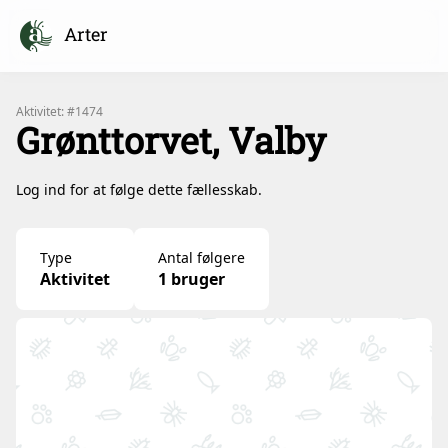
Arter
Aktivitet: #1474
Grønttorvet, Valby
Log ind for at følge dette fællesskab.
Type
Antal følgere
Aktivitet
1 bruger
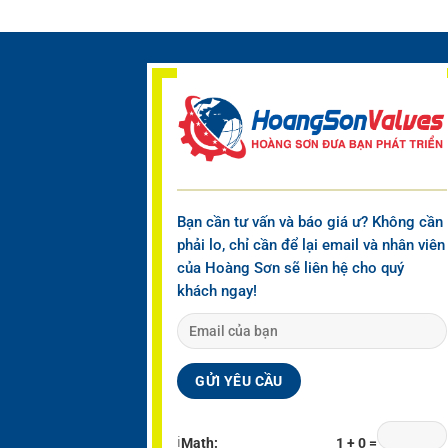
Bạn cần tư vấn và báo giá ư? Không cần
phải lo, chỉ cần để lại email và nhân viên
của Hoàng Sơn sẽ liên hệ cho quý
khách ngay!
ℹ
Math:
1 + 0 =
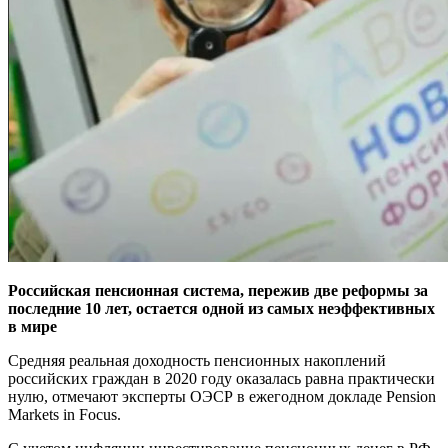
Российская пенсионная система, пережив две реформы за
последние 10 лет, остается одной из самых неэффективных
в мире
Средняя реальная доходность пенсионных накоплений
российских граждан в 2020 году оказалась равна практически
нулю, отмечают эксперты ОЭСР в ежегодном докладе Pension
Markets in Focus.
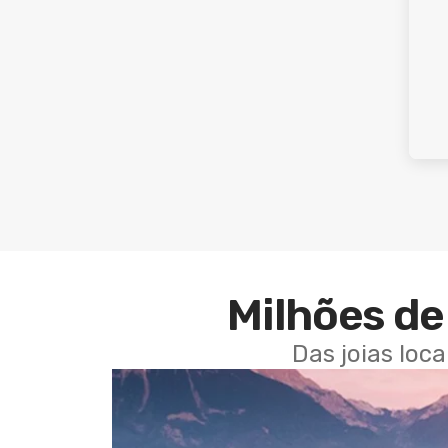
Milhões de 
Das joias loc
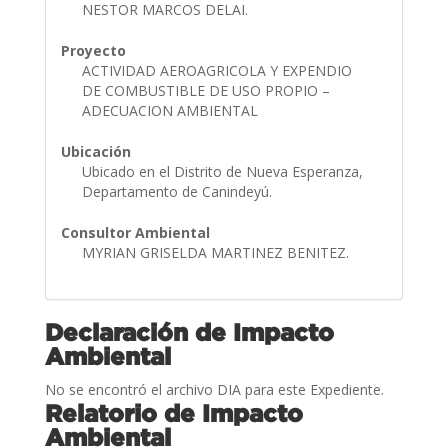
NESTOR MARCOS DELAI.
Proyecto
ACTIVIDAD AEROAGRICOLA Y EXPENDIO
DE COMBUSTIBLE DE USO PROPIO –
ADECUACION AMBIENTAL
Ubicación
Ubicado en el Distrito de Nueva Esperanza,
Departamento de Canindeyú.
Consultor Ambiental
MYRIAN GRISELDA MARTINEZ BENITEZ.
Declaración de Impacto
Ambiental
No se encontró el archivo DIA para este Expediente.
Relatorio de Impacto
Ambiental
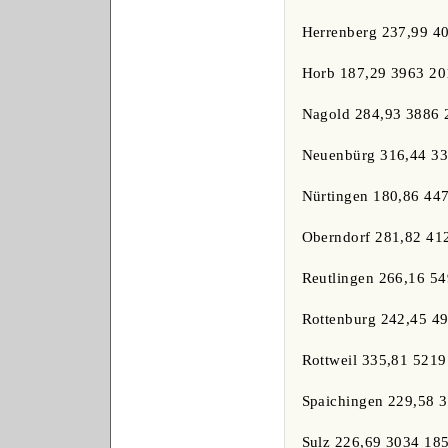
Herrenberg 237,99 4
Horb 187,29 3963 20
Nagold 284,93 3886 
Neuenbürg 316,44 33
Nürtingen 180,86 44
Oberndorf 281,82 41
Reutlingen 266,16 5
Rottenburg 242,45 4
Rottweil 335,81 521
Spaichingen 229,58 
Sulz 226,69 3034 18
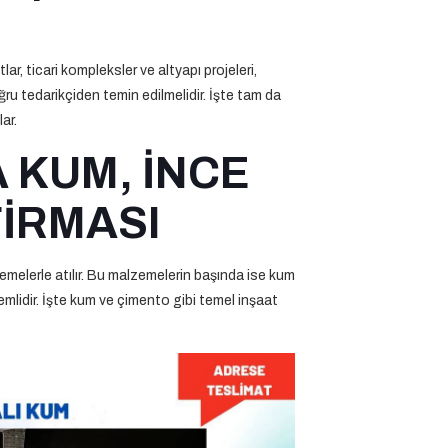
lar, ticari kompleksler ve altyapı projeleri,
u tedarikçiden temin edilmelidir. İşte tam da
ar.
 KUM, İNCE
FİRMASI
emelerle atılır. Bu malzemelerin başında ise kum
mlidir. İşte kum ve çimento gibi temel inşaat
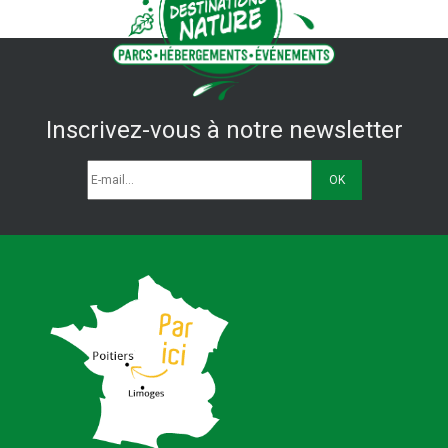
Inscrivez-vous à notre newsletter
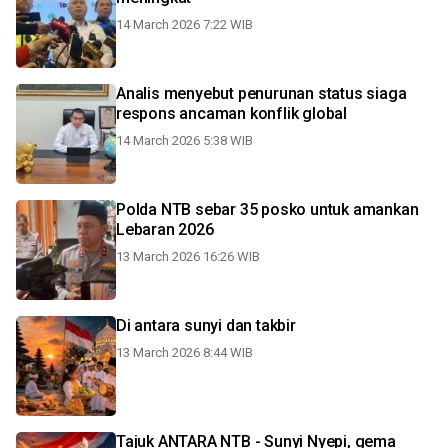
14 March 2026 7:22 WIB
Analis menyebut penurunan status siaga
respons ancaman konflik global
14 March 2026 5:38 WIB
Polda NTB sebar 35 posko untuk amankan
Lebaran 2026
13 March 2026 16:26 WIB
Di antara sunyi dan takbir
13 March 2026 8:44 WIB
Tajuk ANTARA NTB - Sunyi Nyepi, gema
==========
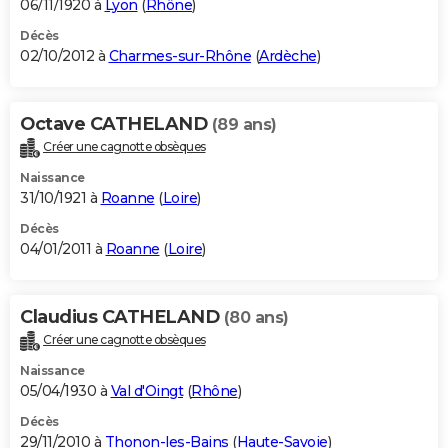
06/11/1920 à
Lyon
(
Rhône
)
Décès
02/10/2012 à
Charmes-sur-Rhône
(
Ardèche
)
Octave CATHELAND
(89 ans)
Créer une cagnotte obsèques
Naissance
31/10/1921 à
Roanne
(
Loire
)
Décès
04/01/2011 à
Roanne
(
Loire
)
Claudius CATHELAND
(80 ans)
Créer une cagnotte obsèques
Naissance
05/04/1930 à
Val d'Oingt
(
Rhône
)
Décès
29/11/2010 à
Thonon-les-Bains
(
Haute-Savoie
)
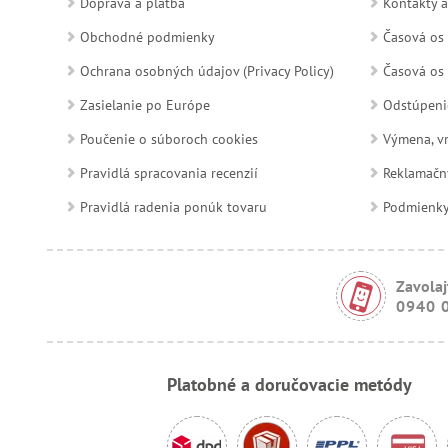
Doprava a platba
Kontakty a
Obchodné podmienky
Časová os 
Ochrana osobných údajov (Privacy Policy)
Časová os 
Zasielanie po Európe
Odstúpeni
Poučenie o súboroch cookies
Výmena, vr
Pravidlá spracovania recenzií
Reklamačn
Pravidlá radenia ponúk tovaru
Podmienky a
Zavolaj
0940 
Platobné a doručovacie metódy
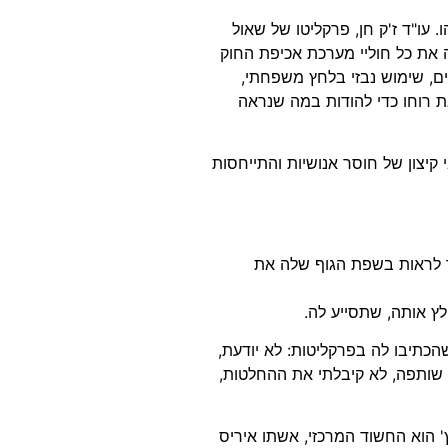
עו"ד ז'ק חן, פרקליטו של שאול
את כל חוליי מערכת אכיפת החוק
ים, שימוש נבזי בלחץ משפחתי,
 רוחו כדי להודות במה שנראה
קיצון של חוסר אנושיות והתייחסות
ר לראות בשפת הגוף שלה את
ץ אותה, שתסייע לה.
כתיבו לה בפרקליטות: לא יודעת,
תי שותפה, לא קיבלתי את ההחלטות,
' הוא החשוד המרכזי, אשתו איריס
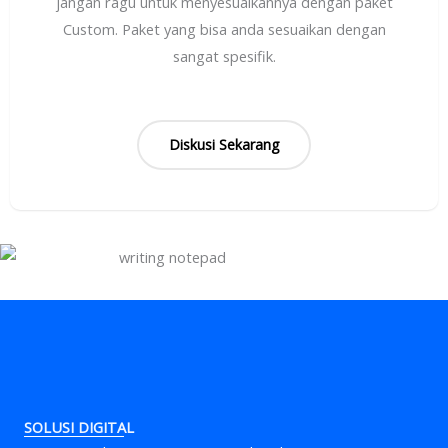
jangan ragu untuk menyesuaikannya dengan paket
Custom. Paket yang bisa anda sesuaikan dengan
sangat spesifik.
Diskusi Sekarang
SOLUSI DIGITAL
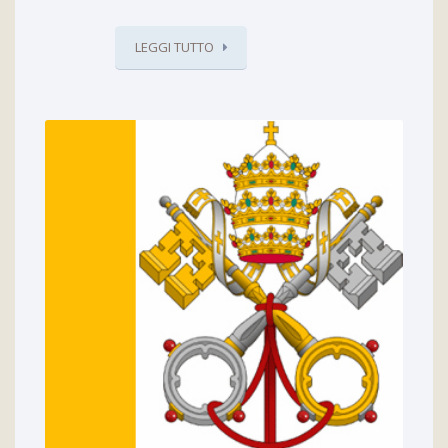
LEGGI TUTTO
==========
_Your task_: Copy verbatim every line from the one containing "פרקליטו של שאול" through the one containing "LEGGI TUTTO", both included, leaving out the pictures.

_Task response_:
עו"ד ז'ק חן, פרקליטו של שאול
את כל חוליי מערכת אכיפת החוק
ים, שימוש נבזי בלחץ משפחתי,
 רוחו כדי להודות במה שנראה
קיצון של חוסר אנושיות והתייחסות
ר לראות בשפת הגוף שלה את
ץ אותה, שתסייע לה.
כתיבו לה בפרקליטות: לא יודעת,
תי שותפה, לא קיבלתי את ההחלטות,
' הוא החשוד המרכזי, אשתו איריס
jangan ragu untuk menyesuaikannya dengan paket
Custom. Paket yang bisa anda sesuaikan dengan
sangat spesifik.
Diskusi Sekarang
SOLUSI DIGITAL
LEGGI TUTTO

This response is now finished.